<<< Dane tekstu >>>
Autor Maciej Bogusz Stęczyński
Tytuł Tatry w dwudziestu czterech obrazach
Podtytuł skreślone piórem i rylcem przez Bogusza Zygmunta Stęczyńskiego.
Wydawca Księgarnia i wydawnictwo dzieł katolickich, naukowych i rolniczych.
Data wyd. 1860
Miejsce wyd. Kraków
Źródło Skany na Commons
Inne Cały tekst
Pobierz jako: EPUB  • PDF  • MOBI 
Indeks stron
II.


Do pięknéj Nawojowéj gościniec wprowadza,
Kędy po skwarze słońca cień drzew nas ochładza;
Na pagórku zaś zamek wzniosłemi ścianami
Uderza, połyskując licznemi oknami;
Tam na wieży zamkowej chorągiew powiewa —
Gdy znów układ ogrodu wszędzie wdzięk rozlewa,
J kwiaty rozmaite wśród zimy i lata,
Zgromadzone starannie z wszystkich części świata,
Rozmaitych swych liści i kwiatów barwami
Przywitają cię mile i uczczą woniami.
W zamku piękne pokoje i sprzęty spaniałe,
Dawną domu Stadnickich przywodzą ci chwałę.

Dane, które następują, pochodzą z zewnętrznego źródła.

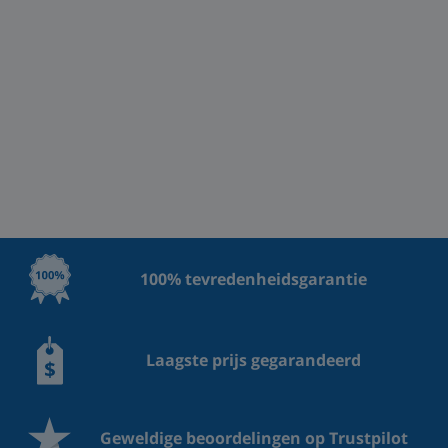
100% tevredenheidsgarantie
Laagste prijs gegarandeerd
Geweldige beoordelingen op Trustpilot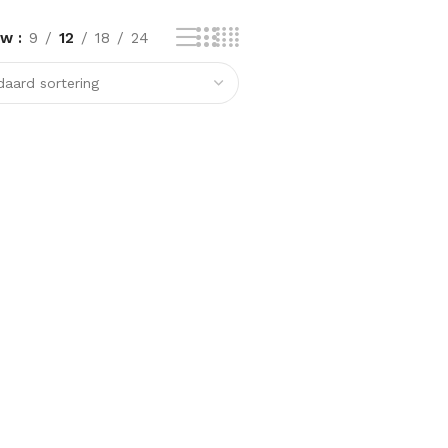
ow
9
12
18
24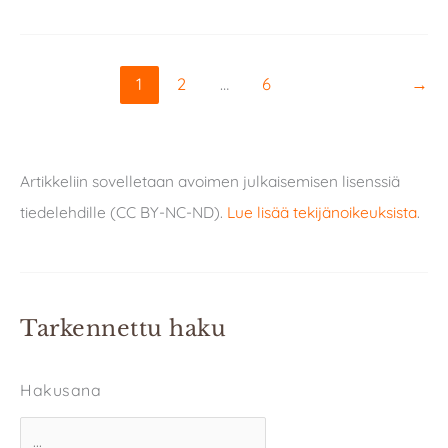
1
2
…
6
→
Artikkeliin sovelletaan avoimen julkaisemisen lisenssiä
tiedelehdille (CC BY-NC-ND).
Lue lisää tekijänoikeuksista
.
Tarkennettu haku
Hakusana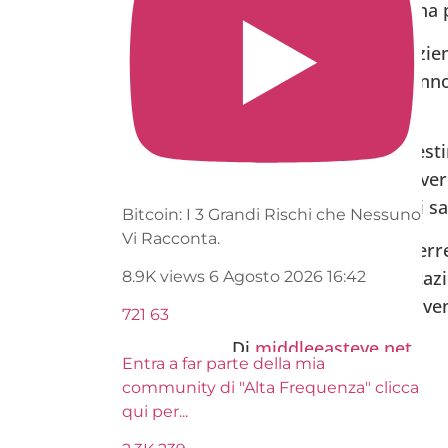
dall’economia israeliana 
Secondo Haaretz, le azie
palestinese non potranno
banche palestinesi.
Anche i lavoratori palesti
israeliane devono ricever
continuare a ricevere i sa
Bitcoin: I 3 Grandi Rischi che Nessuno
Vi Racconta.
Tra le altre aree che ver
esportazione e importazion
8.9K views
6 Agosto 2026 16:42
fiscali palestinesi, che v
721
63
Di
middleeasteye.net
Entra a far parte della mia
community di "Alta Frequenza" clicca
qui per
...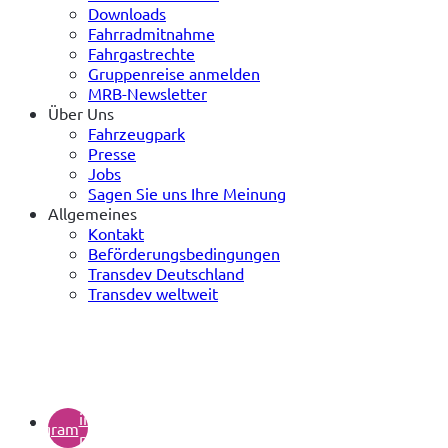
Downloads
Fahrradmitnahme
Fahrgastrechte
Gruppenreise anmelden
MRB-Newsletter
Über Uns
Fahrzeugpark
Presse
Jobs
Sagen Sie uns Ihre Meinung
Allgemeines
Kontakt
Beförderungsbedingungen
Transdev Deutschland
Transdev weltweit
(öffnet
in
instagram
neuem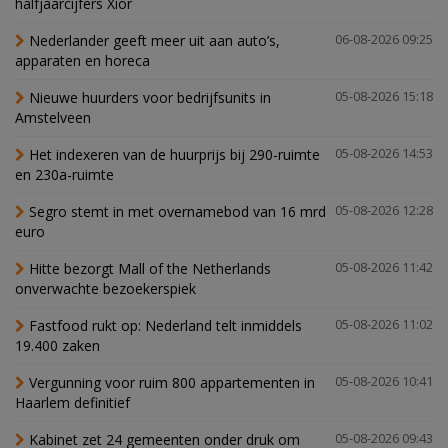
halfjaarcijfers Xior
Nederlander geeft meer uit aan auto’s,
06-08-2026 09:25
apparaten en horeca
Nieuwe huurders voor bedrijfsunits in
05-08-2026 15:18
Amstelveen
Het indexeren van de huurprijs bij 290-ruimte
05-08-2026 14:53
en 230a-ruimte
Segro stemt in met overnamebod van 16 mrd
05-08-2026 12:28
euro
Hitte bezorgt Mall of the Netherlands
05-08-2026 11:42
onverwachte bezoekerspiek
Fastfood rukt op: Nederland telt inmiddels
05-08-2026 11:02
19.400 zaken
Vergunning voor ruim 800 appartementen in
05-08-2026 10:41
Haarlem definitief
Kabinet zet 24 gemeenten onder druk om
05-08-2026 09:43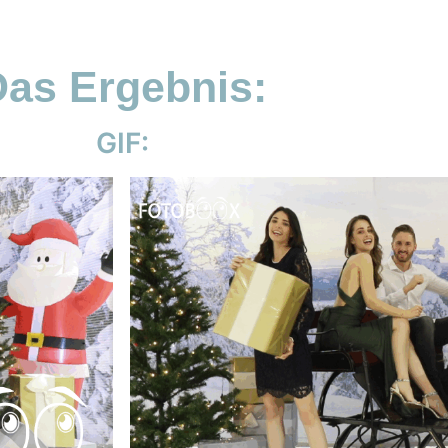
as Ergebnis:
GIF: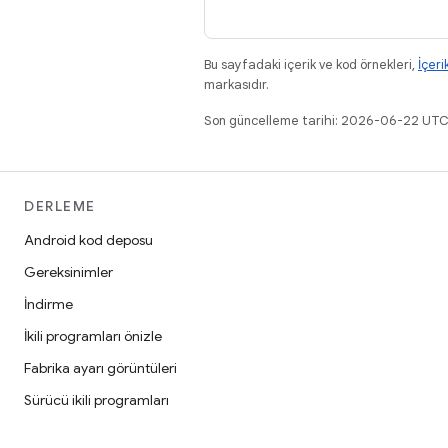
Bu sayfadaki içerik ve kod örnekleri,
İçeri
markasıdır.
Son güncelleme tarihi: 2026-06-22 UTC
DERLEME
Android kod deposu
Gereksinimler
İndirme
İkili programları önizle
Fabrika ayarı görüntüleri
Sürücü ikili programları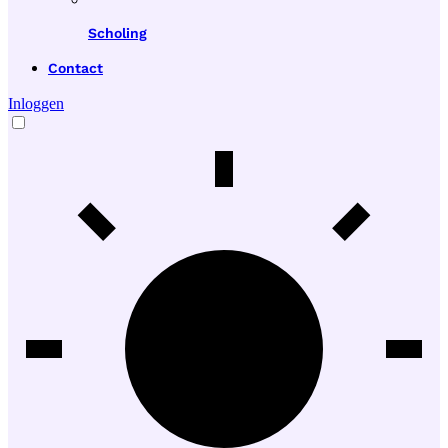
Scholing
Contact
Inloggen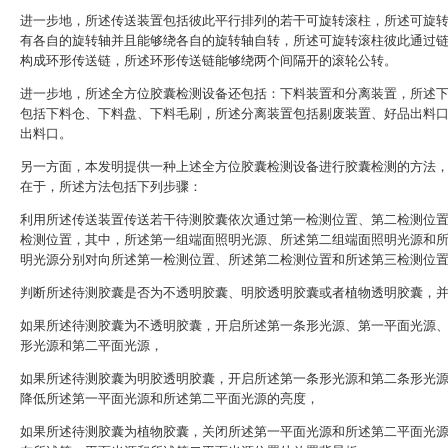
进一步地，所述传送装置包括彼此平行排列的若干可旋转滚柱，所述可旋
有各自的旋转轴并且能够绕各自的旋转轴自转，所述可旋转滚柱彼此通过
构成环形传送链，所述环形传送链能够绕两个间隔开的滚轮公转。
进一步地，所述全方位胶囊检测设备还包括：下料装置和分离装置，所述
包括下料仓、下料盘、下料毛刷，所述分离装置包括剔废装置、好品出料
出料口。
另一方面，本发明提供一种上述全方位胶囊检测设备进行胶囊检测的方法
在于，所述方法包括下列步骤：
利用所述传送装置传送若干待测胶囊依次通过第一检测位置、第二检测位
检测位置，其中，所述第一组端面照明光源、所述第二组端面照明光源和
明光源分别对向所述第一检测位置、所述第二检测位置和所述第三检测位
判断所述待测胶囊是否为不透明胶囊、明胶透明胶囊或者植物透明胶囊，
如果所述待测胶囊为不透明胶囊，开启所述第一条形光源、第一平面光源
形光源和第二平面光源，
如果所述待测胶囊为明胶透明胶囊，开启所述第一条形光源和第二条形光
降低所述第一平面光源和所述第二平面光源的亮度，
如果所述待测胶囊为植物胶囊，关闭所述第一平面光源和所述第二平面光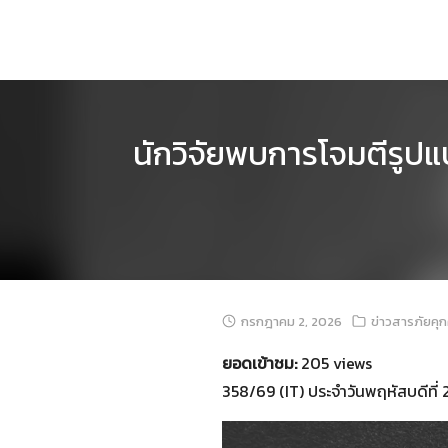
Skip
to
content
นักวิจัยพบการโจมตีรูปแ
กรกฎาคม 2, 2026
ข่าวสารภัยคุ
ยอดเข้าชม:
205 views
358/69 (IT) ประจำวันพฤหัสบดีที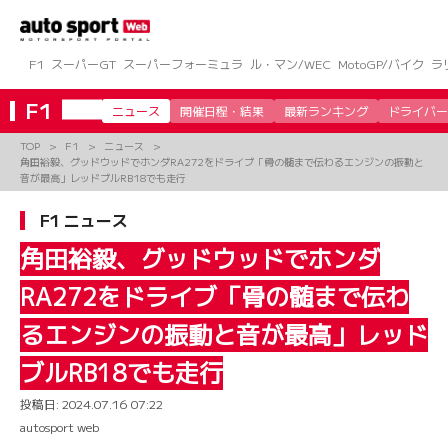
コ
ン
テ
ン
F1
スーパーGT
スーパーフォーミュラ
ル・マン/WEC
MotoGP/バイク
ラ
ツ
へ
F1
ニュース
開催日程・結果
最新ランキング
ドライバー
ス
キ
TOP
F1
ニュース
ッ
角田裕毅、グッドウッドでホンダRA272をドライブ「骨の髄まで伝わるエンジンの振動と
プ
音が最高」レッドブルRB18でも走行
F1 ニュース
角田裕毅、グッドウッドでホンダ
RA272をドライブ「骨の髄まで伝わ
るエンジンの振動と音が最高」レッド
ブルRB18でも走行
投稿日:
2024.07.16 07:22
autosport web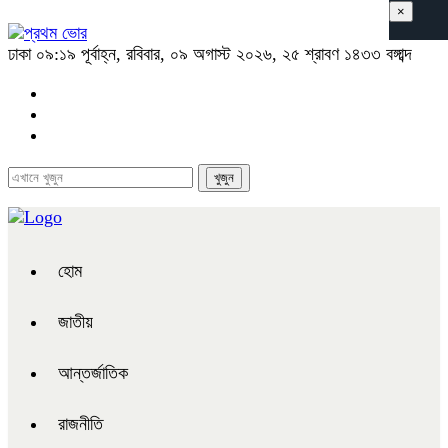
×
ঢাকা
০৯:১৯ পূর্বাহ্ন, রবিবার, ০৯ অগাস্ট ২০২৬, ২৫ শ্রাবণ ১৪৩৩ বঙ্গাব্দ
হোম
জাতীয়
আন্তর্জাতিক
রাজনীতি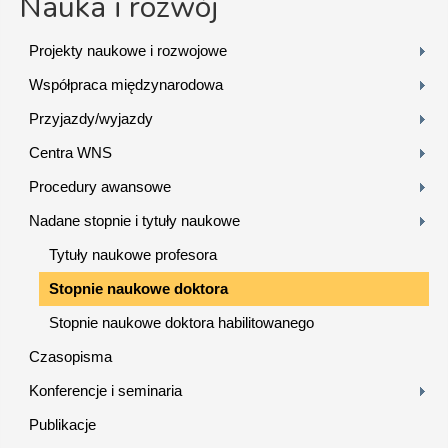
Nauka i rozwój
Projekty naukowe i rozwojowe
Współpraca międzynarodowa
Przyjazdy/wyjazdy
Centra WNS
Procedury awansowe
Nadane stopnie i tytuły naukowe
Tytuły naukowe profesora
Stopnie naukowe doktora
Stopnie naukowe doktora habilitowanego
Czasopisma
Konferencje i seminaria
Publikacje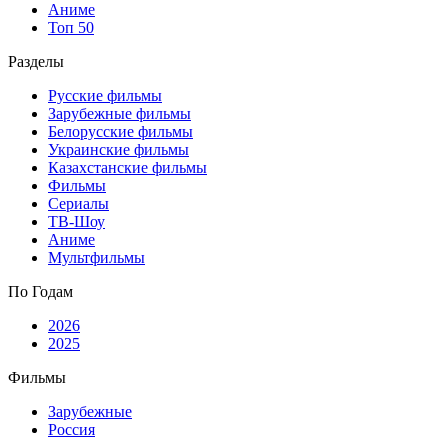
Аниме
Топ 50
Разделы
Русские фильмы
Зарубежные фильмы
Белорусские фильмы
Украинские фильмы
Казахстанские фильмы
Фильмы
Сериалы
ТВ-Шоу
Аниме
Мультфильмы
По Годам
2026
2025
Фильмы
Зарубежные
Россия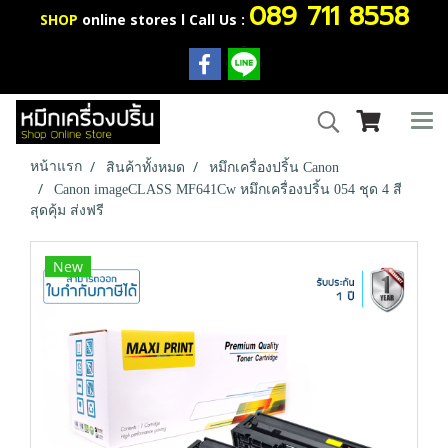
089 711 8558
SHOP
online stores l Call Us :
หน้าแรก
สินค้าทั้งหมด
หมึกเครื่องปริ้น Canon
Canon imageCLASS MF641Cw หมึกเครื่องปริ้น 054 ชุด 4 สี
สุดคุ้ม ส่งฟรี
New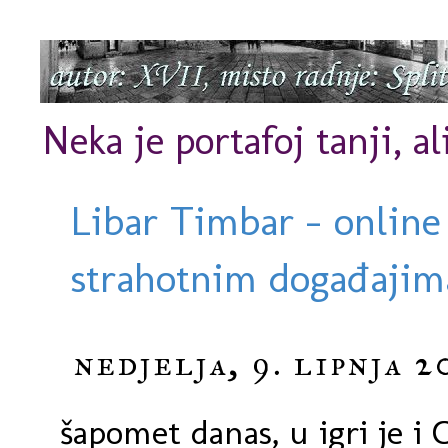
Neka je portafoj tanji, al
Libar Timbar - online
strahotnim događajima
nedjelja, 9. lipnja 2
šapomet danas, u igri je i C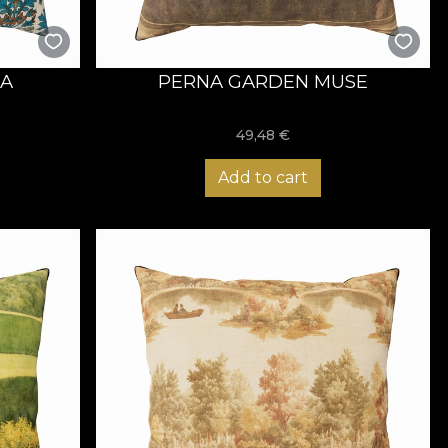
TA
PERNA GARDEN MUSE
49,48
€
Add to cart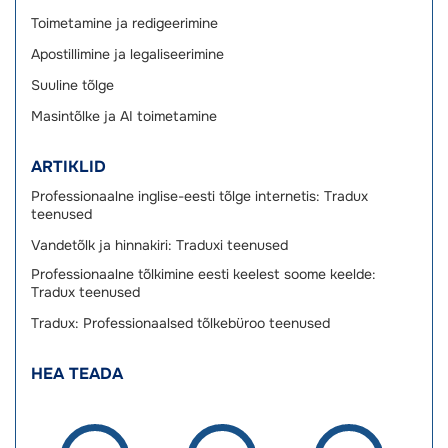
Toimetamine ja redigeerimine
Apostillimine ja legaliseerimine
Suuline tõlge
Masintõlke ja AI toimetamine
ARTIKLID
Professionaalne inglise-eesti tõlge internetis: Tradux
teenused
Vandetõlk ja hinnakiri: Traduxi teenused
Professionaalne tõlkimine eesti keelest soome keelde:
Tradux teenused
Tradux: Professionaalsed tõlkebüroo teenused
HEA TEADA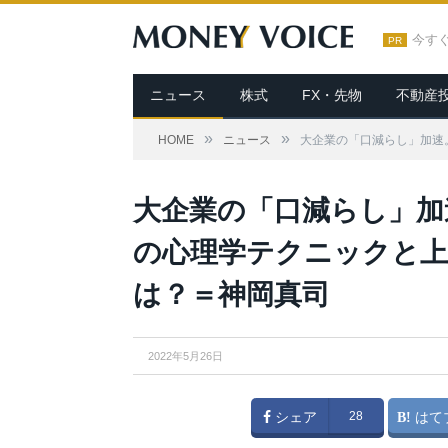
今す
PR
ニュース
株式
FX・先物
不動産
»
»
HOME
ニュース
大企業の「口減らし」加速
大企業の「口減らし」加
の心理学テクニックと上
は？＝神岡真司
2022年5月26日
シェア
28
はて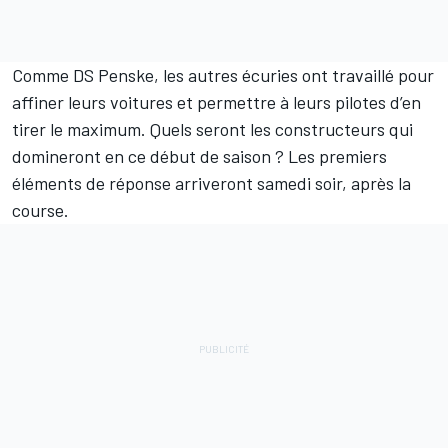
Comme DS Penske, les autres écuries ont travaillé pour
affiner leurs voitures et permettre à leurs pilotes d’en
tirer le maximum. Quels seront les constructeurs qui
domineront en ce début de saison ? Les premiers
éléments de réponse arriveront samedi soir, après la
course.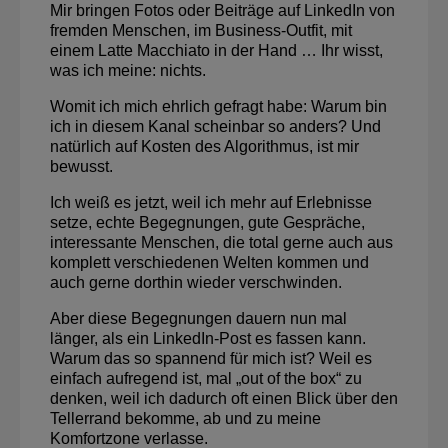
Mir bringen Fotos oder Beiträge auf LinkedIn von
fremden Menschen, im Business-Outfit, mit
einem Latte Macchiato in der Hand … Ihr wisst,
was ich meine: nichts.
Womit ich mich ehrlich gefragt habe: Warum bin
ich in diesem Kanal scheinbar so anders? Und
natürlich auf Kosten des Algorithmus, ist mir
bewusst.
Ich weiß es jetzt, weil ich mehr auf Erlebnisse
setze, echte Begegnungen, gute Gespräche,
interessante Menschen, die total gerne auch aus
komplett verschiedenen Welten kommen und
auch gerne dorthin wieder verschwinden.
Aber diese Begegnungen dauern nun mal
länger, als ein LinkedIn-Post es fassen kann.
Warum das so spannend für mich ist? Weil es
einfach aufregend ist, mal „out of the box“ zu
denken, weil ich dadurch oft einen Blick über den
Tellerrand bekomme, ab und zu meine
Komfortzone verlasse.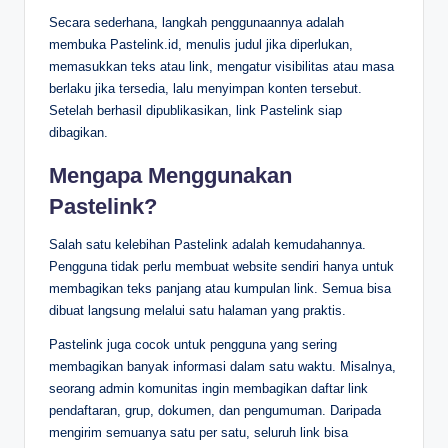
Secara sederhana, langkah penggunaannya adalah
membuka Pastelink.id, menulis judul jika diperlukan,
memasukkan teks atau link, mengatur visibilitas atau masa
berlaku jika tersedia, lalu menyimpan konten tersebut.
Setelah berhasil dipublikasikan, link Pastelink siap
dibagikan.
Mengapa Menggunakan
Pastelink?
Salah satu kelebihan Pastelink adalah kemudahannya.
Pengguna tidak perlu membuat website sendiri hanya untuk
membagikan teks panjang atau kumpulan link. Semua bisa
dibuat langsung melalui satu halaman yang praktis.
Pastelink juga cocok untuk pengguna yang sering
membagikan banyak informasi dalam satu waktu. Misalnya,
seorang admin komunitas ingin membagikan daftar link
pendaftaran, grup, dokumen, dan pengumuman. Daripada
mengirim semuanya satu per satu, seluruh link bisa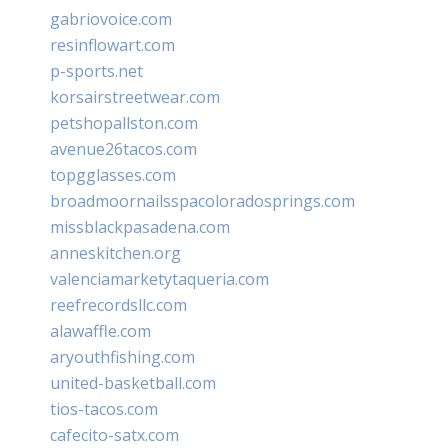
gabriovoice.com
resinflowart.com
p-sports.net
korsairstreetwear.com
petshopallston.com
avenue26tacos.com
topgglasses.com
broadmoornailsspacoloradosprings.com
missblackpasadena.com
anneskitchen.org
valenciamarketytaqueria.com
reefrecordsllc.com
alawaffle.com
aryouthfishing.com
united-basketball.com
tios-tacos.com
cafecito-satx.com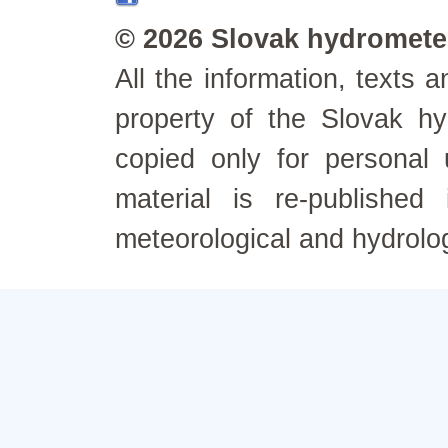
© 2026 Slovak hydrometeo
All the information, texts
property of the Slovak h
copied only for personal
material is re-published
meteorological and hydrolo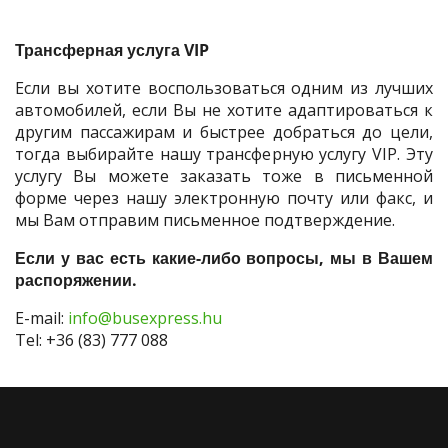
Трансферная услуга VIP
Если вы хотите воспользоваться одним из лучших
автомобилей, если Вы не хотите адаптироваться к
другим пассажирам и быстрее добраться до цели,
тогда выбирайте нашу трансферную услугу VIP. Эту
услугу Вы можете заказать тоже в письменной
форме через нашу электронную почту или факс, и
мы Вам отправим письменное подтверждение.
Если у вас есть какие-либо вопросы, мы в Вашем
распоряжении.
E-mail:
info@busexpress.hu
Tel: +36 (83) 777 088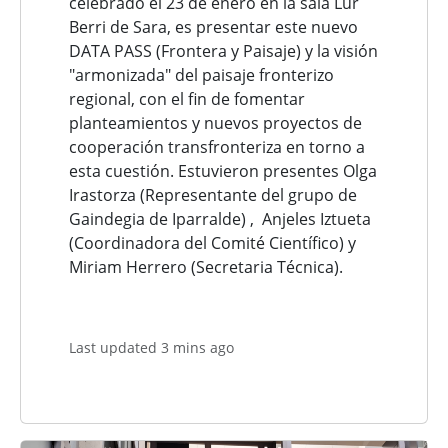
celebrado el 23 de enero en la sala Lur
Berri de Sara, es presentar este nuevo
DATA PASS (Frontera y Paisaje) y la visión
"armonizada" del paisaje fronterizo
regional, con el fin de fomentar
planteamientos y nuevos proyectos de
cooperación transfronteriza en torno a
esta cuestión. Estuvieron presentes Olga
Irastorza (Representante del grupo de
Gaindegia de Iparralde) , Anjeles Iztueta
(Coordinadora del Comité Científico) y
Miriam Herrero (Secretaria Técnica).
Last updated 3 mins ago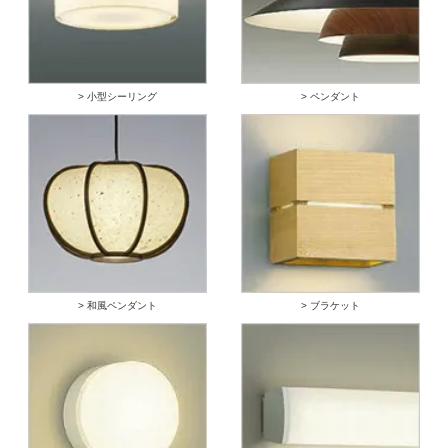
> 小型シーリング
> ペンダント
> 和風ペンダント
> ブラケット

Chociaż osobliwości pędzla ani dłuta
Nie ma tam, ale za to brzmi krajowa nóta:
Kołomyjki rzewliwe, wesołe mazury:
I olśnią cię bogactwa złota i purpury.
Opuściwszy to miejsce i jego świątynię,
Stoimy zamyśleni na górze w Słotwinie,
Gdzie parowy, zrębiska, zniża i ubocze,
Czynią przez rozmaitość widoki urocze,
Gdzie droga na dwie części przed nami się dzieli:
Jedna zda się nad drugą prowadzić weseléj.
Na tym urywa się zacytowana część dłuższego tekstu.